Ein Roboter als Segensspender
Evangelische Kirche will Diskussion über ethische Grenzen künstlicher Intelligenz anstoßen
DARMSTADT/WITTENBERG (epd) Eine Menschmaschine, die Segen spendet: Der „weltweit erste Segensroboter“hat der Evangelischen Kirche in Hessen und Nassau (EKHN) weltweite Aufmerksamkeit beschert. Doch nicht überall kam das Kunstprojekt gut an.
Die Anfragen kamen aus ganz Europa, China, Indien und den USA. Über den von einem Roboter-Konstrukteur aus Rheinland-Pfalz zum 500. Jahrestag der Reformation gebauten Apparat namens BlessU-2 berichteten Zeitungen, Onlineportale und Fernsehsender aus aller Welt. Der öffentlich-rechtliche Rundfunksender aus Irland schaltete EKHNSprecher Volker Rahn sogar in eine Livesendung zu.
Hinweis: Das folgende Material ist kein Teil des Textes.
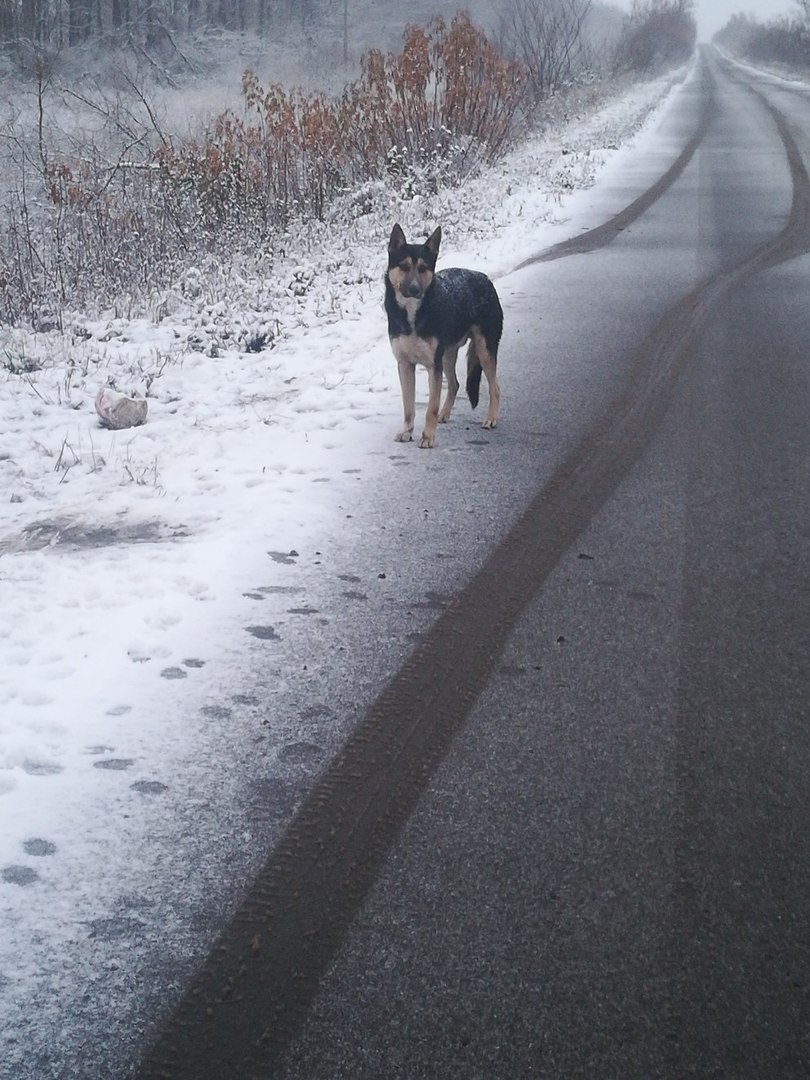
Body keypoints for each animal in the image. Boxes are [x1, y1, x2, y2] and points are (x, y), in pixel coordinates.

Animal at [384, 223, 501, 447]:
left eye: (423, 268)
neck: (413, 313)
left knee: (495, 387)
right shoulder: (405, 365)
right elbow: (408, 406)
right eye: (404, 267)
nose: (414, 289)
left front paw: (428, 436)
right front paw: (407, 431)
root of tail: (484, 278)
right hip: (447, 355)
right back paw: (444, 414)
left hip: (484, 350)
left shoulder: (432, 366)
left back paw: (491, 418)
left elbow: (430, 407)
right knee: (455, 384)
Für die Weltausstellung der Reformation in Wittenberg hatte der Medienkünstler Alexander Wiedekind-Klein einen Roboter entworfen, mit dem die Landeskirche eine Diskussion über die Digitalisierung, die ethischen Grenzen künstlicher Intelligenz und die Bedeutung des Segens anstoßen wollte. BlessU-2 kann ähnlich wie ein Bankautomat über einen Touchscreen gesteuert werden. Auf Wunsch hebt er seine Metallarme und spricht – wahlweise mit männlicher oder weiblicher Stimme – ein Segenswort. Dabei kann er auch seine Augenbrauen bewegen.
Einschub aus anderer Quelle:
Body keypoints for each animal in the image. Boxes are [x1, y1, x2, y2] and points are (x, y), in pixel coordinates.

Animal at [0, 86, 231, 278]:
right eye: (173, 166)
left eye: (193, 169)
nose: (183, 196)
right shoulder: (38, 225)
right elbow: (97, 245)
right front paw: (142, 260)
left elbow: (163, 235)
Die britische Yellow Press habe aus dem Kunstprojekt die Sensationsmeldung gemacht, dass die deutschen Protestanten 500 Jahre nach Luther definitiv die Pastoren durch Roboter ersetzen, berichtet Rahn. In der Darmstädter Kirchenverwaltung wurden eilig die Pressetexte zu dem Roboter-Projekt ins Englische übersetzt. Doch nicht nur in den britischen Boulevardzeitungen und in den Kommentarbereichen ihrer Internetseiten kam das Projekt schlecht an. Ein „Priester-Roboter“sei die „Verkörperung jener neuen Werte, denen wir uns verweigern“, ätzte etwa der russische Außen- und Medienpolitiker Alexej Puschkow in einer Twitter-Meldung.
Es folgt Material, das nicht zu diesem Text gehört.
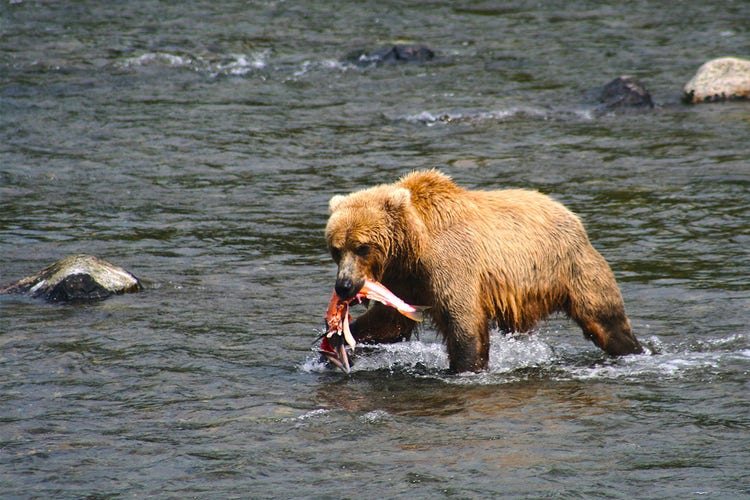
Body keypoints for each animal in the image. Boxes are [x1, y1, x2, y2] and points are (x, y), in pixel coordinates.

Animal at [325, 170, 644, 373]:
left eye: (362, 246)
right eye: (336, 248)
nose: (344, 286)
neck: (414, 245)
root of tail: (569, 213)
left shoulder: (450, 263)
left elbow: (463, 321)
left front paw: (464, 368)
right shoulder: (404, 280)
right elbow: (390, 322)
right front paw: (339, 339)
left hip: (569, 266)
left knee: (604, 318)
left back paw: (633, 349)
Die Neuigkeit vom Segensroboter verbreitet sich ungebremst in den sozialen Netzwerken. Eine von der Kirche erhoffte differenzierte Debatte über die Grenzen des technischen Fortschritts hat der provokante EKHN-Auftritt in Wittenberg bislang allerdings nicht ausgelöst. Viele Kritiker würden sich darauf beschränken, kundzutun, dass sie den Roboter hässlich finden, räumt EKHN-Sprecher Rahn ein: „Im Internet gibt es nicht die Diskussion, die wir uns gewünscht hätten.“
Nicht der Erste seiner Art
Im Gegensatz zu manch schrillen Berichten bleibt den Verantwortlichen in Darmstadt der unaufgeregt sachliche Bericht des britischen „Guardian“in guter Erinnerung. Nüchtern stellt der Artikel dann aber auch fest, BlessU-2 sei keineswegs der erste Roboter der Welt im Dienste der Religion: In einem buddhistischen Tempel am Stadtrand von Peking gebe es schon einen Roboter-Mönch, der Mantras singe und die Grundlagen des Buddhismus aufsagen könne.